## Exercise goal
Although the entries contain pictures, only their words should be duplicated exactly.

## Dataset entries
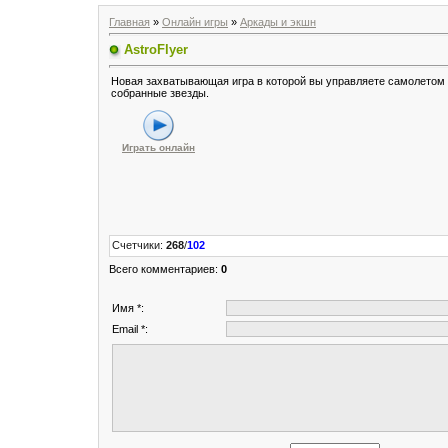
Главная
»
Онлайн игры
»
Аркады и экшн
AstroFlyer
Новая захватывающая игра в которой вы управляете самолетом
собранные звезды.
Играть онлайн
Счетчики
:
268
/
102
Всего комментариев
:
0
Имя *:
Email *:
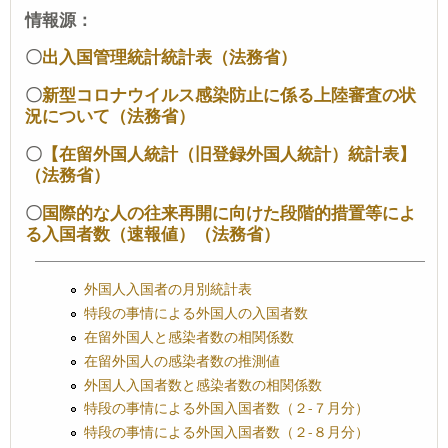
情報源：
〇
出入国管理統計統計表（法務省）
〇
新型コロナウイルス感染防止に係る上陸審査の状
況について（法務省）
〇
【在留外国人統計（旧登録外国人統計）統計表】
（法務省）
〇
国際的な人の往来再開に向けた段階的措置等によ
る入国者数（速報値）（法務省）
外国人入国者の月別統計表
特段の事情による外国人の入国者数
在留外国人と感染者数の相関係数
在留外国人の感染者数の推測値
外国人入国者数と感染者数の相関係数
特段の事情による外国入国者数（２-７月分）
特段の事情による外国入国者数（２-８月分）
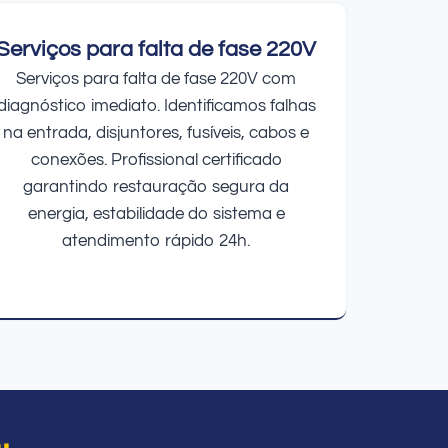
Serviços para falta de fase 220V
Serviços para falta de fase 220V com
diagnóstico imediato. Identificamos falhas
na entrada, disjuntores, fusíveis, cabos e
conexões. Profissional certificado
garantindo restauração segura da
energia, estabilidade do sistema e
atendimento rápido 24h.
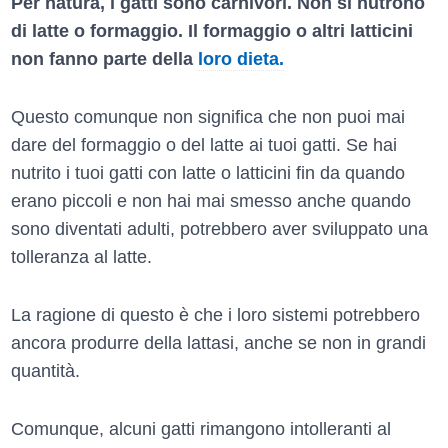
Per natura, i gatti sono carnivori. Non si nutrono
di latte o formaggio. Il formaggio o altri latticini
non fanno parte della
loro dieta.
Questo comunque non significa che non puoi mai
dare del formaggio o del latte ai tuoi gatti. Se hai
nutrito i tuoi gatti con latte o latticini fin da quando
erano piccoli e non hai mai smesso anche quando
sono diventati adulti, potrebbero aver sviluppato una
tolleranza al latte.
La ragione di questo è che i loro sistemi potrebbero
ancora produrre della lattasi, anche se non in grandi
quantità.
Comunque, alcuni gatti rimangono intolleranti al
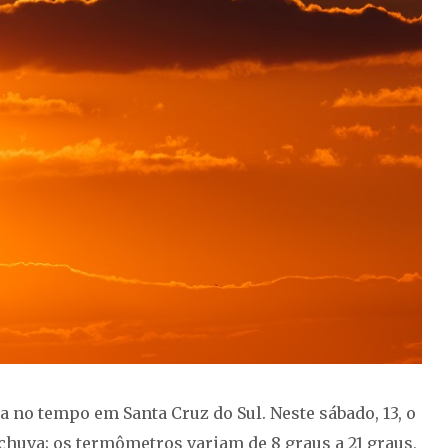
no tempo em Santa Cruz do Sul. Neste sábado, 13, o
chuva; os termômetros variam de 8 graus a 21 graus,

## Expected output
Главная
»
Онлайн игры
»
Аркады и экшн
AstroFlyer
Новая захватывающая игра в которой вы управляете самолетом
собранные звезды.
Играть онлайн
Счетчики
:
268
/
102
Всего комментариев
:
0
Имя *:
Email *:
情報源：
〇
出入国管理統計統計表（法務省）
〇
新型コロナウイルス感染防止に係る上陸審査の状
況について（法務省）
〇
【在留外国人統計（旧登録外国人統計）統計表】
（法務省）
〇
国際的な人の往来再開に向けた段階的措置等によ
る入国者数（速報値）（法務省）
外国人入国者の月別統計表
特段の事情による外国人の入国者数
在留外国人と感染者数の相関係数
在留外国人の感染者数の推測値
外国人入国者数と感染者数の相関係数
特段の事情による外国入国者数（２-７月分）
特段の事情による外国入国者数（２-８月分）
Serviços para falta de fase 220V
Serviços para falta de fase 220V com
diagnóstico imediato. Identificamos falhas
na entrada, disjuntores, fusíveis, cabos e
conexões. Profissional certificado
garantindo restauração segura da
energia, estabilidade do sistema e
atendimento rápido 24h.
Per natura, i gatti sono carnivori. Non si nutrono
di latte o formaggio. Il formaggio o altri latticini
non fanno parte della
loro dieta.
Questo comunque non significa che non puoi mai
dare del formaggio o del latte ai tuoi gatti. Se hai
nutrito i tuoi gatti con latte o latticini fin da quando
erano piccoli e non hai mai smesso anche quando
sono diventati adulti, potrebbero aver sviluppato una
tolleranza al latte.
La ragione di questo è che i loro sistemi potrebbero
ancora produrre della lattasi, anche se non in grandi
quantità.
Comunque, alcuni gatti rimangono intolleranti al
no tempo em Santa Cruz do Sul. Neste sábado, 13, o
chuva; os termômetros variam de 8 graus a 21 graus,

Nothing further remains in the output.